For his spring-summer line, unveiled in the courtyard of the Louvre, the house's New Yorker designer Jacobs cited as inspiration Daniel Buren, a French contemporary artist who helped him created the set for the show.
The graphic aesthetic marked a clean break with the French house's recent lyrical outings, which have featured a life-sized train or a twirling carousel.
"After the romance of the train and storytelling, this felt like something that was very powerful without really having a story," said Jacobs.
Checks defined the look -- both a reference to Buren's work and to the Louis Vuitton damier motif, which the firm trademarked as a signature pattern in 1888.
Buren is best known for a group of 260 columns set on a black-and-white grid in the Palais Royal gardens, a stone's throw from the Louvre.
In sartorial terms, this translated into linear silhouettes cut at three levels: short, mid-calf or long: "It's very straight and the only curve is the sleeve and that's that," said Jacobs.
Models floated in pairs down the escalators onto a white and yellow grid, in matching suits and dresses of black, moss green, lemon yellow or maroon, but with a varying cut and pattern: large or small checks, long or short.
"It's a moving pattern, it's a rhythm and a pattern and it's a mathematical equation," summed up Jacobs.
After the checks came an abstract Japanese-inspired foliage motif, and for evening time, dresses and suits with shimmering with thousands of tiny sequins -- the smallest ever produced according to Jacobs.
"They all upped their game this time"
Vuitton's was the last major show of the nine-day Paris fashion collections, themselves considered the creative high point of the style marathon that passes twice a year through New York, London and Milan.
This year's shows were dominated by a twin debut -- that of the Belgian Raf Simons as Dior's new ready-to-wear designer, and of Hedi Slimane at the house of Yves Saint Laurent.
Did they deliver on their promise? Yes, is the short answer based on the fashionista buzz and influential show reviews, with Dior coming out a hair's breadth ahead.
"A triumph of 20th-century modernism" was how the New York Times' Suzy Menkes described Simons' reworking of Dior's silhouette while the fashion trade bible Women's Wear Daily called the collection "dazzling".

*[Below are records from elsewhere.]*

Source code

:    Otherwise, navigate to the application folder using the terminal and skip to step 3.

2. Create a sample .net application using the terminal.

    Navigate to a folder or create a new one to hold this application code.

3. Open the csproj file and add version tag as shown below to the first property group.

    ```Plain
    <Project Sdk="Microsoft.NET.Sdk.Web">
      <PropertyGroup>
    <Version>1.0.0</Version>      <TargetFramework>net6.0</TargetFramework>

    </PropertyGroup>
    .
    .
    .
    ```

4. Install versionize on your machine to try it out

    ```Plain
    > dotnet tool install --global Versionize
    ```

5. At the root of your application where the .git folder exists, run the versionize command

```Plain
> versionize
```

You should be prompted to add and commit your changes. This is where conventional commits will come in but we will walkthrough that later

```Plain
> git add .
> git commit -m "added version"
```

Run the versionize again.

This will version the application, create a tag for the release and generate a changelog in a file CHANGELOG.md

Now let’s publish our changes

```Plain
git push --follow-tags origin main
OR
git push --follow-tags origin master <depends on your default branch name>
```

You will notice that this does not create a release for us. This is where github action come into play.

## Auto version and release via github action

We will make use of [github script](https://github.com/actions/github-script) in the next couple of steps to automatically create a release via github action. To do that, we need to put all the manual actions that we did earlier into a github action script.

As for Slimane, while the Saint Laurent old guard, including the late designer's former partner Pierre Berge, were ecstatic about his rock 'n' roll revival of the house DNA, the reviews were more circumspect.
"Perhaps Mr Slimane can use the YSL codes next season to move forward from homage to something more dynamic," summed up Menkes.
But observers agreed the buzz surrounding Dior and YSL had a knock-on effect on the runways.
"I'm sure all the designers are very tuned in and probably excited and apprehensive about what's coming," Linda Fargo, senior vice president of fashion at Bergdorf Goodman, the New York luxury department store, told AFP.
"On the other hand it causes everyone to up their game, and that's good for everyone.
"Paris has been really exciting, we've seen some unexpected things," she said, like the American Rick Owens working "in clouds and airiness" or Gareth Pugh who "played with romanticism versus his more armoured, edgy pieces".
Jean-Jacques Picart, a top French luxury industry consultant, also detected a Raf and Hedi effect.
"On the whole everyone gave the best of themselves, either confirming what they usually do, or evolving, like Givenchy which was more couture, lighter."
"Celine brought a little more softness, there were nice surprises at Roland Mouret, a confident collection at Kenzo from the Opening Ceremony duo."
Picart also singled out "a great ease" at Balenciaga, and "the irony of Alber Elbaz's show for Lanvin" -- whose tuxedo theme was a sly nod at the commotion surrounding Saint Laurent, master of the woman's smoking.